╭─ Article

Hi James,
This doesn''t sound like a lock ordering issue or an exception to the
stated
lock ordering rules. In particular, there''s no need to take the meta
lock
before dtrace or provider; rather, the meta lock must be taken before
either
of those locks if it is to be taken at all.
Is there a situation in which the lock ordering has been invalidated?
Do you
have information about why thread B is being starved out of using the
provider
lock? fasttrap_cleanup_pid_cb() should only be called frequently if
there''s
a high degree of turnover for pid and USDT probes.
Adam
On Mar 25, 2009, at 2:46 PM, James McIlree wrote:
>
> I''m looking at a hang/stall while dtrace''ing on heavily
loaded
> systems.
>
> I''ve got the following scenario:
>
> Kernel Thread A is waiting to acquire tthe dtrace_meta_lock
> Kernel Thread B owns the dtrace_meta_lock, and is waiting on the
> dtrace_provider_lock
> Kernel Thread C owns the dtrace_provider_lock, and is executing
> normally.

╰─

→ **What this exercise asks**
- 1) From the lock-ordering email, extract the part that opens with the words containing "Is there a situation" and closes with "and USDT probes.".
- 2) Answer these questions from the lock-ordering email:
(a) Which lock is Kernel Thread A waiting to acquire?
(b) Under what condition should fasttrap_cleanup_pid_cb() be called frequently?
(c) Which lock does Kernel Thread C own?

╭─ Provided material

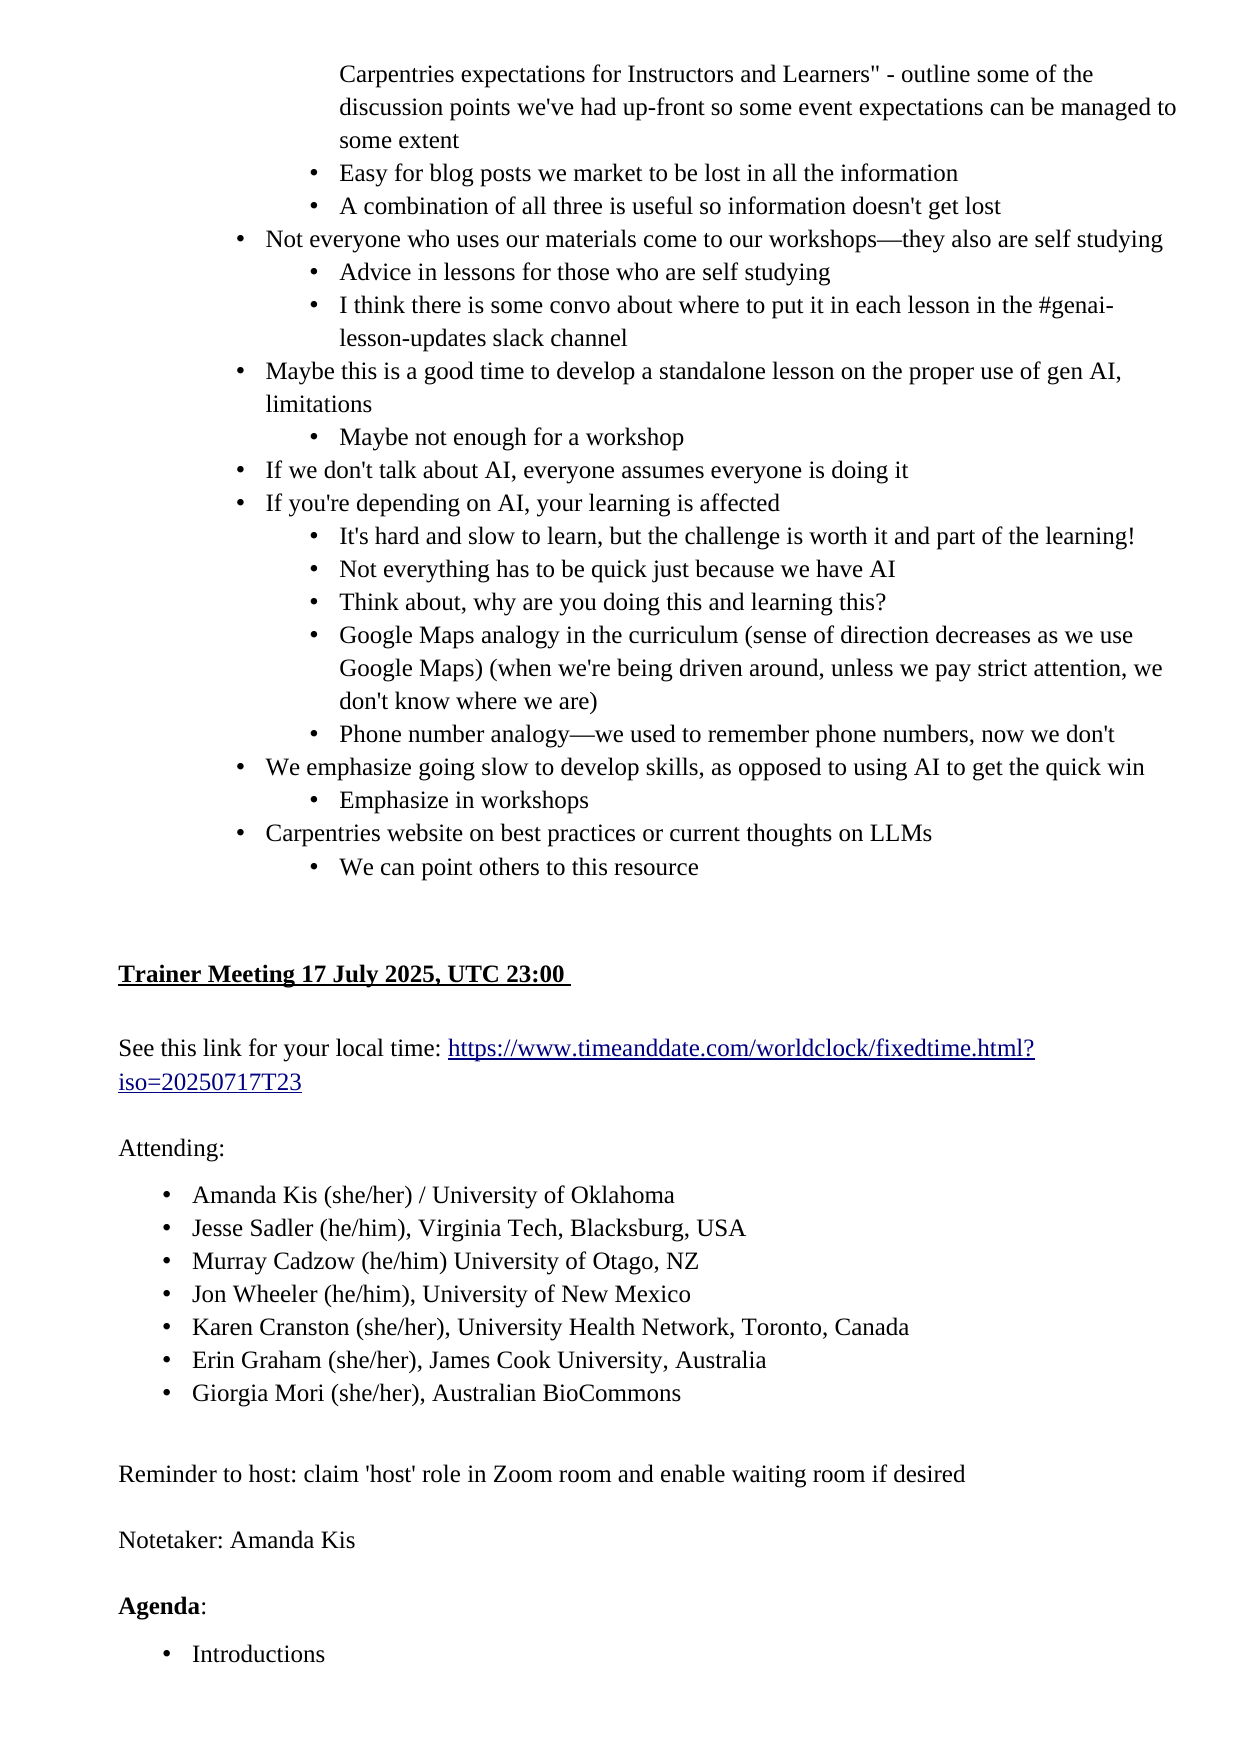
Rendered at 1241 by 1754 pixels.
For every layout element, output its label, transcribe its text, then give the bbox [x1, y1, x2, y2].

list Introductions [162, 1639, 1181, 1667]
list Giorgia Mori (she/her), Australian BioCommons [162, 1378, 1181, 1407]
list It's hard and slow to learn, but the challenge is worth it and part of the learning! [309, 521, 1181, 550]
list Advice in lessons for those who are self studying [309, 257, 1181, 286]
list Carpentries expectations for Instructors and Learners" - outline some of the discussion points we've had up-front so some event expectations can be managed to some extent [309, 59, 1181, 154]
list Think about, why are you doing this and learning this? [309, 587, 1181, 616]
list Jesse Sadler (he/him), Virginia Tech, Blacksburg, USA [162, 1213, 1181, 1242]
subtitle Trainer Meeting 17 July 2025, UTC 23:00 [118, 959, 1181, 988]
list We emphasize going slow to develop skills, as opposed to using AI to get the quick win [236, 752, 1181, 781]
list If you're depending on AI, your learning is affected [236, 488, 1181, 517]
list Amanda Kis (she/her) / University of Oklahoma [162, 1180, 1181, 1209]
list We can point others to this resource [309, 852, 1181, 880]
list If we don't talk about AI, everyone assumes everyone is doing it [236, 455, 1181, 484]
list Maybe not enough for a workshop [309, 422, 1181, 451]
list Erin Graham (she/her), James Cook University, Australia [162, 1345, 1181, 1374]
text Reminder to host: claim 'host' role in Zoom room and enable waiting room if desired Notetaker: Amanda Kis Agenda: [118, 1426, 1181, 1620]
list Maybe this is a good time to develop a standalone lesson on the proper use of gen AI, limitations [236, 356, 1181, 418]
text See this link for your local time: https://www.timeanddate.com/worldclock/fixedtime.html?iso=20250717T23 Attending: [118, 1001, 1181, 1161]
list Not everything has to be quick just because we have AI [309, 554, 1181, 583]
list Murray Cadzow (he/him) University of Otago, NZ [162, 1246, 1181, 1275]
list Easy for blog posts we market to be lost in all the information [309, 158, 1181, 187]
list Carpentries website on best practices or current thoughts on LLMs [236, 818, 1181, 847]
list Karen Cranston (she/her), University Health Network, Toronto, Canada [162, 1312, 1181, 1341]
list Phone number analogy—we used to remember phone numbers, now we don't [309, 719, 1181, 748]
list Jon Wheeler (he/him), University of New Mexico [162, 1279, 1181, 1308]
list Not everyone who uses our materials come to our workshops—they also are self studying [236, 224, 1181, 253]
list I think there is some convo about where to put it in each lesson in the #genai-lesson-updates slack channel [309, 290, 1181, 352]
list Emphasize in workshops [309, 786, 1181, 814]
list Google Maps analogy in the curriculum (sense of direction decreases as we use Google Maps) (when we're being driven around, unless we pay strict attention, we don't know where we are) [309, 620, 1181, 715]
list A combination of all three is useful so information doesn't get lost [309, 191, 1181, 220]
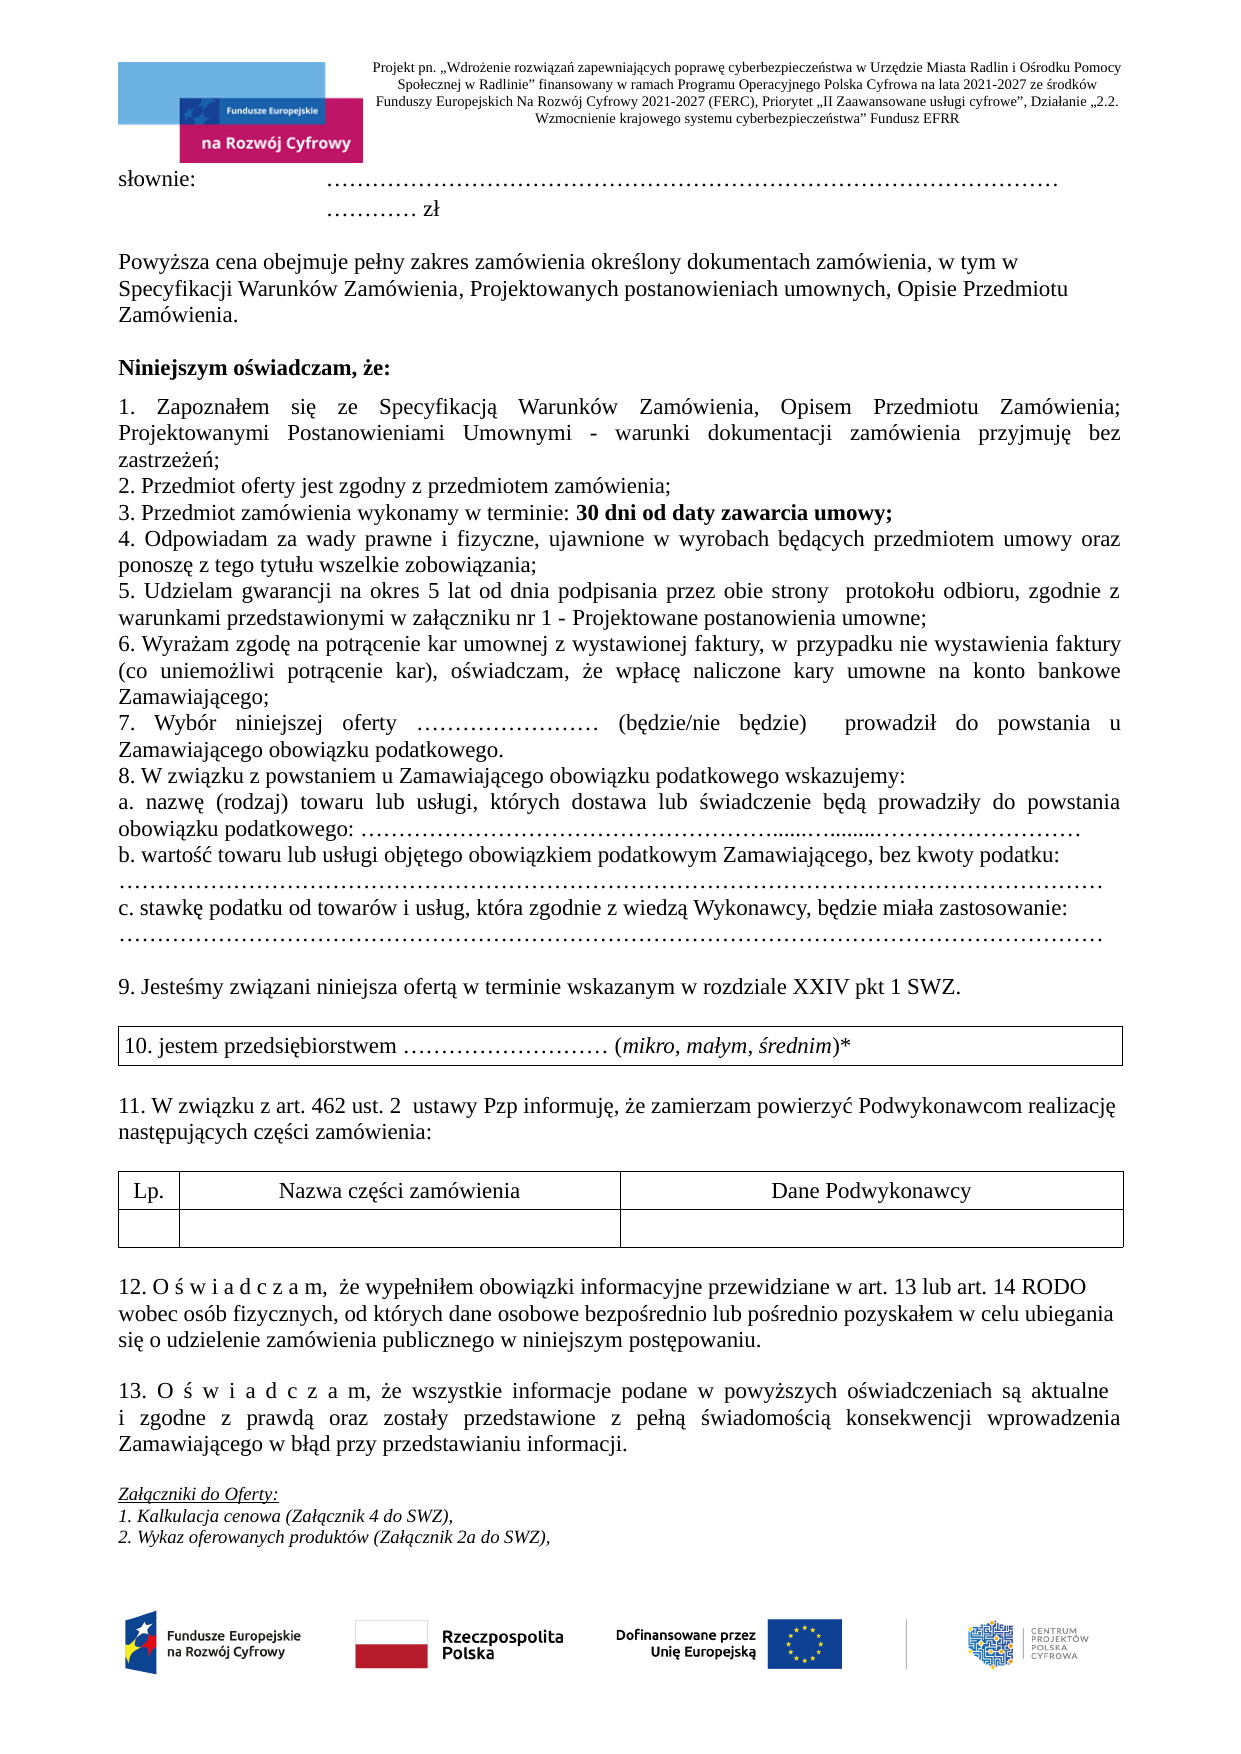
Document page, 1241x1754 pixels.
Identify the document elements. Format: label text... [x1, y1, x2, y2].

text 4. Odpowiadam za wady prawne i fizyczne, ujawnione w wyrobach będących przedmiotem umowy oraz ponoszę z tego tytułu wszelkie zobowiązania; [118, 525, 1122, 578]
list 11. W związku z art. 462 ust. 2 ustawy Pzp informuję, że zamierzam powierzyć Podwykonawcom realizację następujących części zamówienia: [118, 1092, 1122, 1144]
list 6. Wyrażam zgodę na potrącenie kar umownej z wystawionej faktury, w przypadku nie wystawienia faktury (co uniemożliwi potrącenie kar), oświadczam, że wpłacę naliczone kary umowne na konto bankowe Zamawiającego; [118, 630, 1122, 709]
text 3. Przedmiot zamówienia wykonamy w terminie: 30 dni od daty zawarcia umowy; [118, 498, 1122, 525]
list 7. Wybór niniejszej oferty …………………… (będzie/nie będzie) prowadził do powstania u Zamawiającego obowiązku podatkowego. [118, 709, 1122, 762]
table_cell [180, 1210, 620, 1247]
text Powyższa cena obejmuje pełny zakres zamówienia określony dokumentach zamówienia, w tym w Specyfikacji Warunków Zamówienia, Projektowanych postanowieniach umownych, Opisie Przedmiotu Zamówienia. [118, 248, 1122, 327]
list 2. Przedmiot oferty jest zgodny z przedmiotem zamówienia; [118, 472, 1122, 498]
list 5. Udzielam gwarancji na okres 5 lat od dnia podpisania przez obie strony protokołu odbioru, zgodnie z warunkami przedstawionymi w załączniku nr 1 - Projektowane postanowienia umowne; [118, 578, 1122, 630]
picture [104, 1589, 1119, 1695]
list b. wartość towaru lub usługi objętego obowiązkiem podatkowym Zamawiającego, bez kwoty podatku: [118, 841, 1122, 867]
list Załączniki do Oferty: [118, 1483, 1122, 1504]
table_cell [621, 1210, 1123, 1247]
text Niniejszym oświadczam, że: [118, 354, 1122, 380]
list ………………………………………………………………………………………………………………… [118, 920, 1122, 947]
list c. stawkę podatku od towarów i usług, która zgodnie z wiedzą Wykonawcy, będzie miała zastosowanie: [118, 894, 1122, 920]
table_cell ……………………………………………………………………………………………… zł [326, 165, 1063, 222]
table_cell [119, 1210, 179, 1247]
table_header Nazwa części zamówienia [180, 1172, 620, 1209]
table_header 10. jestem przedsiębiorstwem ……………………… (mikro, małym, średnim)* [119, 1027, 1122, 1064]
table_cell słownie: [118, 165, 326, 222]
list ………………………………………………………………………………………………………………… [118, 867, 1122, 894]
list 1. Zapoznałem się ze Specyfikacją Warunków Zamówienia, Opisem Przedmiotu Zamówienia; Projektowanymi Postanowieniami Umownymi - warunki dokumentacji zamówienia przyjmuję bez zastrzeżeń; [118, 393, 1122, 472]
list 9. Jesteśmy związani niniejsza ofertą w terminie wskazanym w rozdziale XXIV pkt 1 SWZ. [118, 973, 1122, 999]
list 1. Kalkulacja cenowa (Załącznik 4 do SWZ), [118, 1504, 1122, 1526]
table_header Dane Podwykonawcy [621, 1172, 1123, 1209]
table_header Lp. [119, 1172, 179, 1209]
list 13. O ś w i a d c z a m, że wszystkie informacje podane w powyższych oświadczeniach są aktualne i zgodne z prawdą oraz zostały przedstawione z pełną świadomością konsekwencji wprowadzenia Zamawiającego w błąd przy przedstawianiu informacji. [118, 1377, 1122, 1457]
list 12. O ś w i a d c z a m, że wypełniłem obowiązki informacyjne przewidziane w art. 13 lub art. 14 RODO wobec osób fizycznych, od których dane osobowe bezpośrednio lub pośrednio pozyskałem w celu ubiegania się o udzielenie zamówienia publicznego w niniejszym postępowaniu. [118, 1273, 1122, 1352]
list a. nazwę (rodzaj) towaru lub usługi, których dostawa lub świadczenie będą prowadziły do powstania obowiązku podatkowego: ………………………………………………......…........……………………… [118, 788, 1122, 841]
list 2. Wykaz oferowanych produktów (Załącznik 2a do SWZ), [118, 1526, 1122, 1548]
list 8. W związku z powstaniem u Zamawiającego obowiązku podatkowego wskazujemy: [118, 762, 1122, 788]
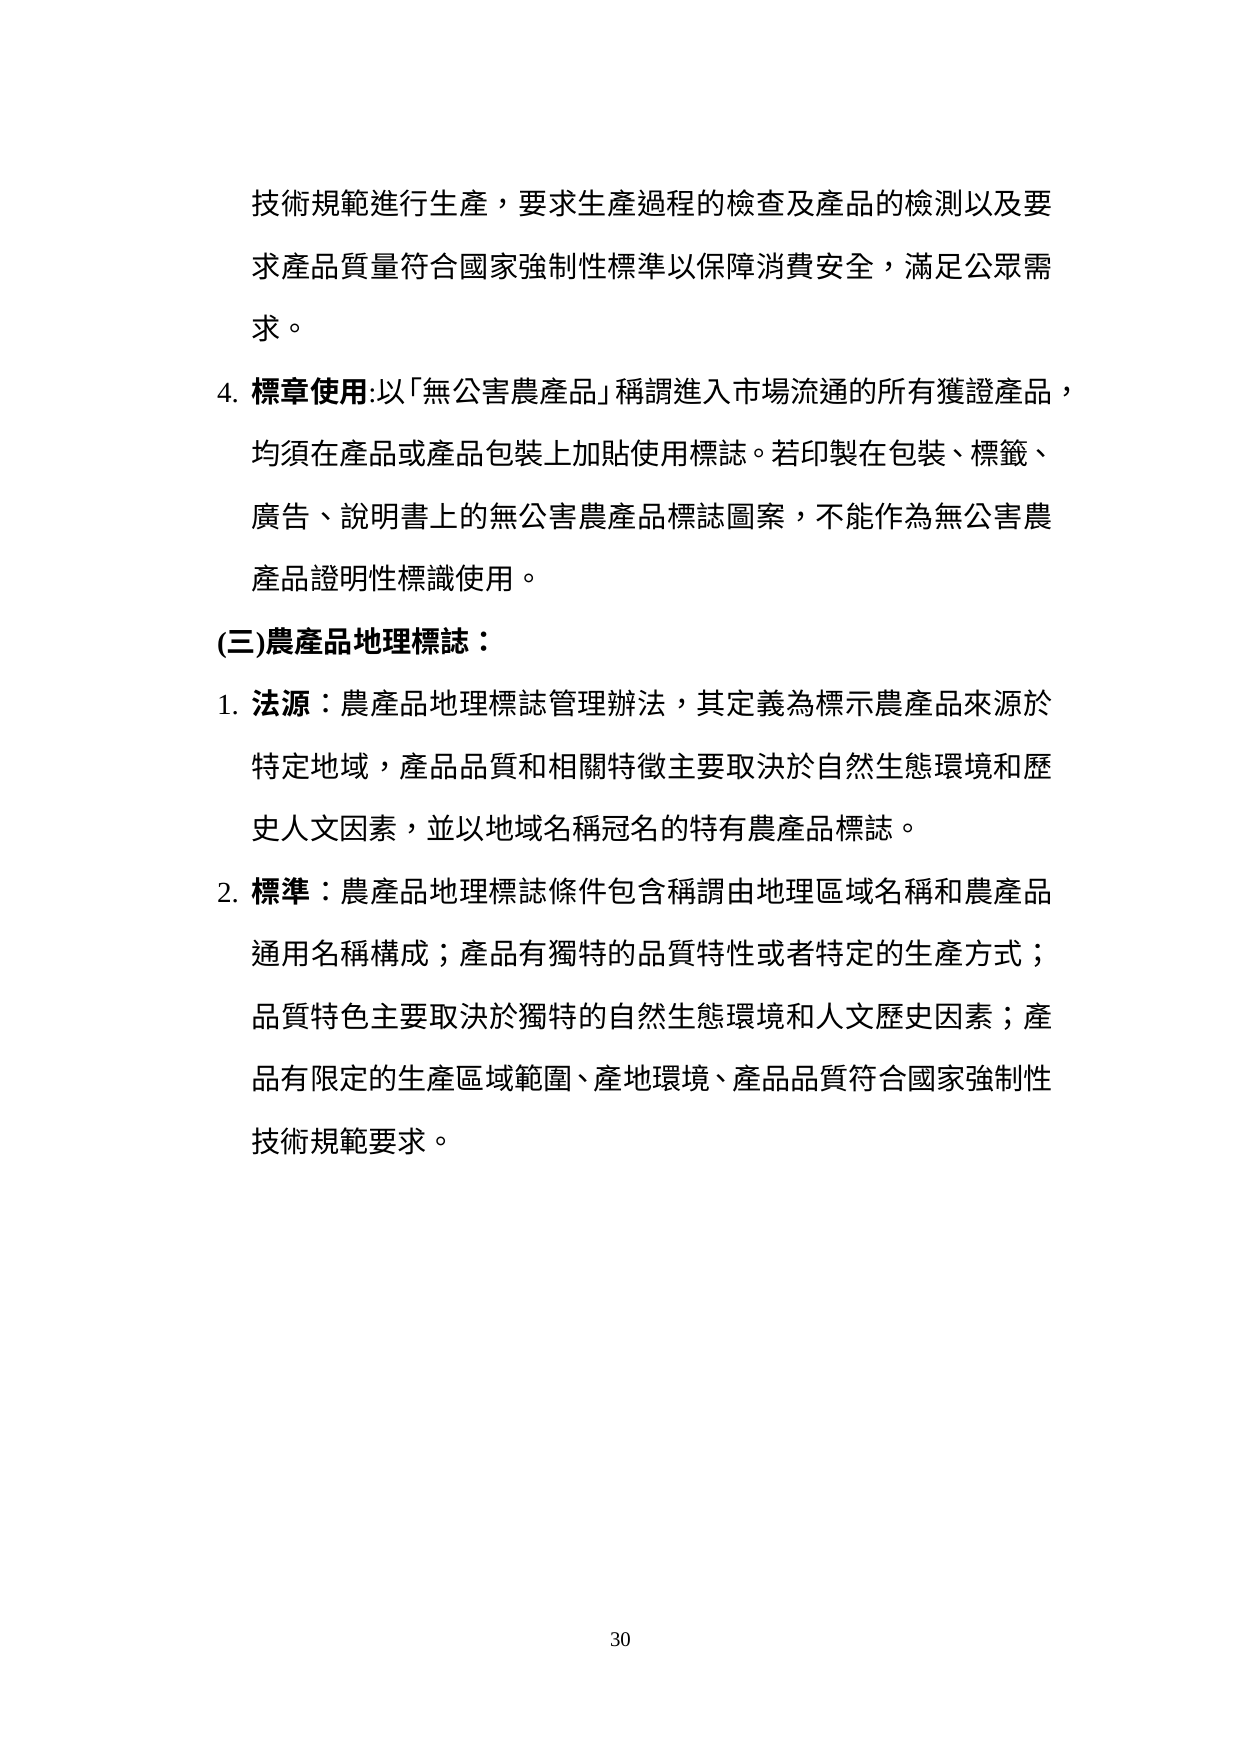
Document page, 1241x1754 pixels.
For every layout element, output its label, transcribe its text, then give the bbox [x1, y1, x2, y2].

╰─

→ **Response list**
- 1)
Is there a situation in which the lock ordering has been invalidated?
Do you
have information about why thread B is being starved out of using the
provider
lock? fasttrap_cleanup_pid_cb() should only be called frequently if
there''s
a high degree of turnover for pid and USDT probes.

- 2)
(a) The dtrace_meta_lock.
(b) Only if there is a high degree of turnover for pid and USDT probes.
(c) The dtrace_provider_lock.